Salvini praised the Libyans for their “excellent work” and vowed to halt European aid groups with rescue ships in the Mediterranean. The Spanish NGO Proactiva Open Arms complained that Italy refused its offer Sunday to help bring to safety the people who ended up with the Libyan coast guard.

Amnesty International condemned the Italian government for handing over responsibility for the mission to Libya, alleging the migrants would be tortured anew in Libyan detention centers.

Salvini denied migrants were being tortured, branding reports of widespread human rights violations in Libyan centers as “lies and rhetoric.” He said he toured a new U.N.-run facility due to open next month and that it had the same amenities as an Italian migrant holding center.

Italy is committed, he said, to “blocking the full-on invasion of those associations that would like to substitute the government and authorities, and in fact help illegal migrant traffickers.”

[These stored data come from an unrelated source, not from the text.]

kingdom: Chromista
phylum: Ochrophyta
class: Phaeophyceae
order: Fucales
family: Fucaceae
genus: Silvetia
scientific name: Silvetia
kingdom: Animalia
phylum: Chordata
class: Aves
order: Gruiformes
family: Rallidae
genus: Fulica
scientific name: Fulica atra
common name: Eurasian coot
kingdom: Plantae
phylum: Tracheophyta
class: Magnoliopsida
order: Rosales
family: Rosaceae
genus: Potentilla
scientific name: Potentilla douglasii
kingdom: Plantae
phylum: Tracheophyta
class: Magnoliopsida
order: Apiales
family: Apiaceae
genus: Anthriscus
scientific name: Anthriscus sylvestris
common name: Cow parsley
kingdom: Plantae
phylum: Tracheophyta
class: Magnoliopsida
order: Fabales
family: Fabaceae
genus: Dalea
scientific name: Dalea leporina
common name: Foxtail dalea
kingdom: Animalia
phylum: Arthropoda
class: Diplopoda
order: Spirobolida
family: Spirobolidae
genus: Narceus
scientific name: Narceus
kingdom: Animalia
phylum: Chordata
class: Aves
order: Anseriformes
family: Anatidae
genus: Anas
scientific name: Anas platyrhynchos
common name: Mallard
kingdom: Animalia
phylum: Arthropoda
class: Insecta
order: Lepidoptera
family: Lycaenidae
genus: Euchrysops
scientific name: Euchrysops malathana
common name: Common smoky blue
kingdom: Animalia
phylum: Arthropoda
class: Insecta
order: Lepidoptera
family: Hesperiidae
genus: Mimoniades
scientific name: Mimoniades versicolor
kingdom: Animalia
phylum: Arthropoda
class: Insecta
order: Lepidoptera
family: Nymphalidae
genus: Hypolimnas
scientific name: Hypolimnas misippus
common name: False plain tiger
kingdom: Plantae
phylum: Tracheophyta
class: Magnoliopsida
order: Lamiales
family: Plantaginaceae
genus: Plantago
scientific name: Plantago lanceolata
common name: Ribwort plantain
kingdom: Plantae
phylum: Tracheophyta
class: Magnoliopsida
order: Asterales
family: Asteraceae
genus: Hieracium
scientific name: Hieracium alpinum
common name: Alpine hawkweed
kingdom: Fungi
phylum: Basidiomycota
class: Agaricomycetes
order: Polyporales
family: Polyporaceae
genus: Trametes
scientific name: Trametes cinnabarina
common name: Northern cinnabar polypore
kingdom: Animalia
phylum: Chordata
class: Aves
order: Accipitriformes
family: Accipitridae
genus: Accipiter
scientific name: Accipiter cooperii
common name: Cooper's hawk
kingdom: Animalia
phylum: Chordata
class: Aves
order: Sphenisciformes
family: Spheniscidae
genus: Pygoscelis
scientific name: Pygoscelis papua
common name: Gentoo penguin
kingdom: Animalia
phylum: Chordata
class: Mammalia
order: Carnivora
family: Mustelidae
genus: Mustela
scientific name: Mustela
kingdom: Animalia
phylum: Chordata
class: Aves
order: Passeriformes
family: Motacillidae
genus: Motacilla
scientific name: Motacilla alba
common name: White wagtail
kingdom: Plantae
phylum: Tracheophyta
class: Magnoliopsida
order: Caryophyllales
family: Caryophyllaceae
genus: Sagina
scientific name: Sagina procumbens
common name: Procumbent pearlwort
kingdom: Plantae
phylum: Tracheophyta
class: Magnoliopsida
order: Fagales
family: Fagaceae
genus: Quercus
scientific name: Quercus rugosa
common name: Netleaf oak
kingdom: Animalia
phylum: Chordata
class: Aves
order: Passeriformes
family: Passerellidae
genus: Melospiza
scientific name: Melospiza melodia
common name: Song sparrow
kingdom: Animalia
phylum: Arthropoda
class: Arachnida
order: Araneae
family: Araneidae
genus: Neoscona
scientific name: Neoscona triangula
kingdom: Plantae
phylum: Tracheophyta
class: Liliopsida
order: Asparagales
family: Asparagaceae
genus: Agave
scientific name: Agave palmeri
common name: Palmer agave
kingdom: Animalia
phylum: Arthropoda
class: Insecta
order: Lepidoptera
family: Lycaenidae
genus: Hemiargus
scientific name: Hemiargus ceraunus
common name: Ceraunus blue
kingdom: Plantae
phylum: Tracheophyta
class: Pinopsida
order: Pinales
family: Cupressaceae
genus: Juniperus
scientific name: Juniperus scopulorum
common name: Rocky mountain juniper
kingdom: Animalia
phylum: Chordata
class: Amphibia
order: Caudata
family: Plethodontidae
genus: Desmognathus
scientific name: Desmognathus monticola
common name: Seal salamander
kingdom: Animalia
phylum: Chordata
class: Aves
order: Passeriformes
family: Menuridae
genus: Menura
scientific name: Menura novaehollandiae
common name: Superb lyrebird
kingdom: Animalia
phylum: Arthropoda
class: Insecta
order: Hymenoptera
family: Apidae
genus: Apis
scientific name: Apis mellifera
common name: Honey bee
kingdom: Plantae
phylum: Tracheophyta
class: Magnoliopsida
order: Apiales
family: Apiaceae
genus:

Salvini has accused private aid groups of operating as sea taxi services for Libya-based smugglers and closed Italy’s ports to their ships, including one from the German aid group Mission Lifeline that has been stuck off Malta since Thursday with 234 migrants aboard.

The Italian minister challenged France — a loud critic of his anti-migrant policies — to open its port in Marseille to the Mission Lifeline ship, saying: “There’s a boat full of migrants in Maltese waters that’s waiting to be welcomed.”

Late Monday, another ship with migrant passengers — the Danish-flagged container ship Alexander Maersk — was given permission to dock and disembark in Sicily after four days at sea.

The International Chamber of Shipping, an industry trade association, has voiced concern about Italy’s crackdown on non-governmental organizations, The chamber says the move will put a greater burden on commercial merchant ships to carry out rescues and ultimately affect trade.

Libya’s Maiteeg announced Monday that a migration and security conference will be held in Tripoli in September. Salvini readily endorsed the program.

He promised to return before then to hand over new equipment for Libya’s coast guard and said a technical committee would soon be meeting on Libya’s southern border to assess the creation of asylum-screening “hotspots” to prevent migrants from entering Libya in the first place.

European Union foreign policy chief Federica Mogherini urged EU member states to contribute to an Africa trust fund to finance the screening centers, mirroring a 2015 deal that was designed to encourage Turkey to stop refugees setting out for the Greek islands.

Salvini said he thought a reasonable funding target for the African hotspots would be 6 billion euros ($7 billion, around double the cost of the Turkey deal.

Before Italy’s new coalition government was installed on June 1, Italy already worked to bolster the Libyan coast guard’s ability to patrol its coasts and to bring back migrants who launched from its shores.

Human rights organizations have criticized the practice, alleging that migrants are abused in Libya and the North African country hardly constitutes a “safe” port of call, as called for by international law.